Os desembargadores integrantes da Câmara Criminal do TJRN negaram o pedido feito pela defesa de quatro homens, que respondem à ação penal e estão presos preventivamente, acusados de praticarem crime de extorsão mediante sequestro, previsto pelo artigo 159 do Código Penal, contra vítima, a qual tinha uma suposta dívida com entorpecentes.

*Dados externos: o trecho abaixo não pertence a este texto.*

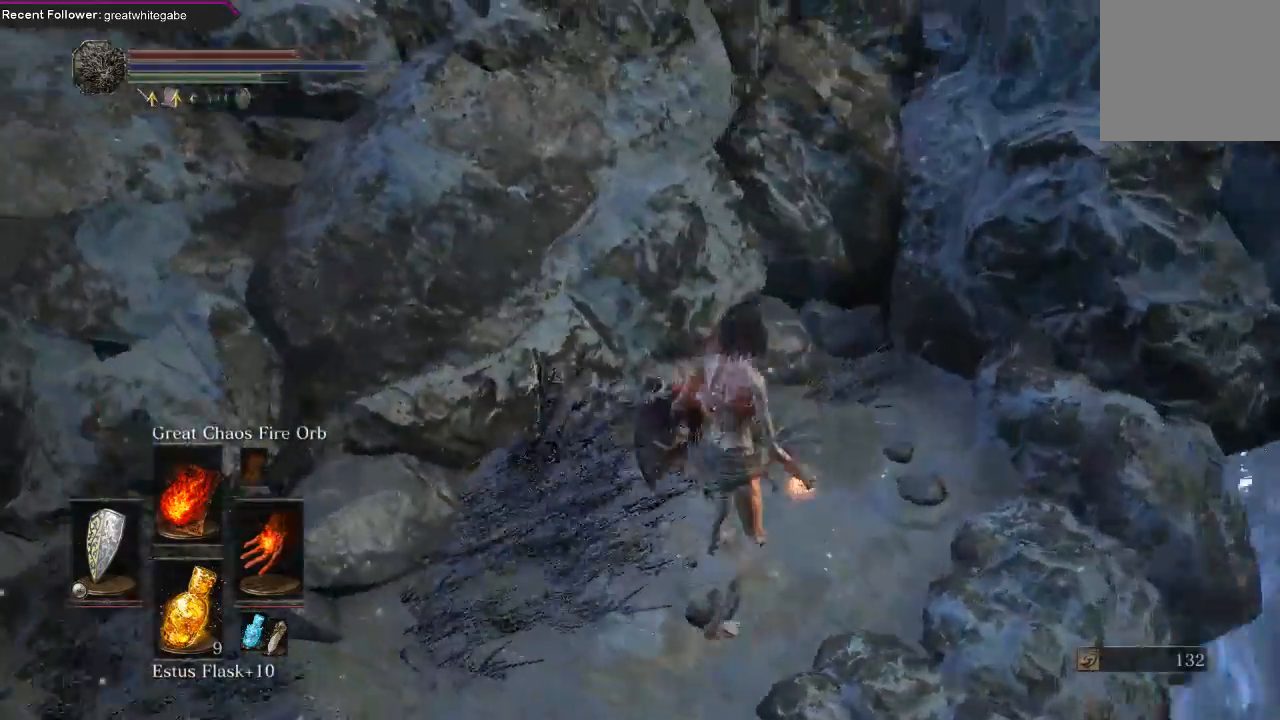
{"buttons": [], "left_stick": "up-left", "right_stick": "left", "events": [[67, "left_stick", "left"], [200, "left_stick", "center"], [500, "left_stick", "up-left"]]}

O HC se fundamentou na tese de negativa de autoria, sob a argumentação de que os esclarecimentos prestados pelo extorquido não poderiam servir com única fonte de prova, já que os esclarecimentos seriam “confusos e contraditórios”. O que não foi acatado pelo órgão julgador à unanimidade de votos.

Em que pesem as alegações defensivas que desmentem o relato da vítima, não vejo razões para desacreditar em suas palavras, já que a polícia flagrou o momento em que Hildaguino de Oliveira estava sendo levado em direção ao rancho de ‘Zé Antônio’, pelas pessoas de Sebastião, Weverton e José Lucas, isso após ter recebido a informação de que a vítima tinha sido vista passando em um carro com três homens, gritando por socorro e dizendo que iria morrer. Some-se a isso o anterior envolvimento de José Antônio com o tráfico e de Weverton com tráfico e organização criminosa, o que também dá amparo a versão do ofendido de que foi sequestrado, em razão de uma dívida de drogas”, reforça o julgamento, mantido na Câmara Criminal.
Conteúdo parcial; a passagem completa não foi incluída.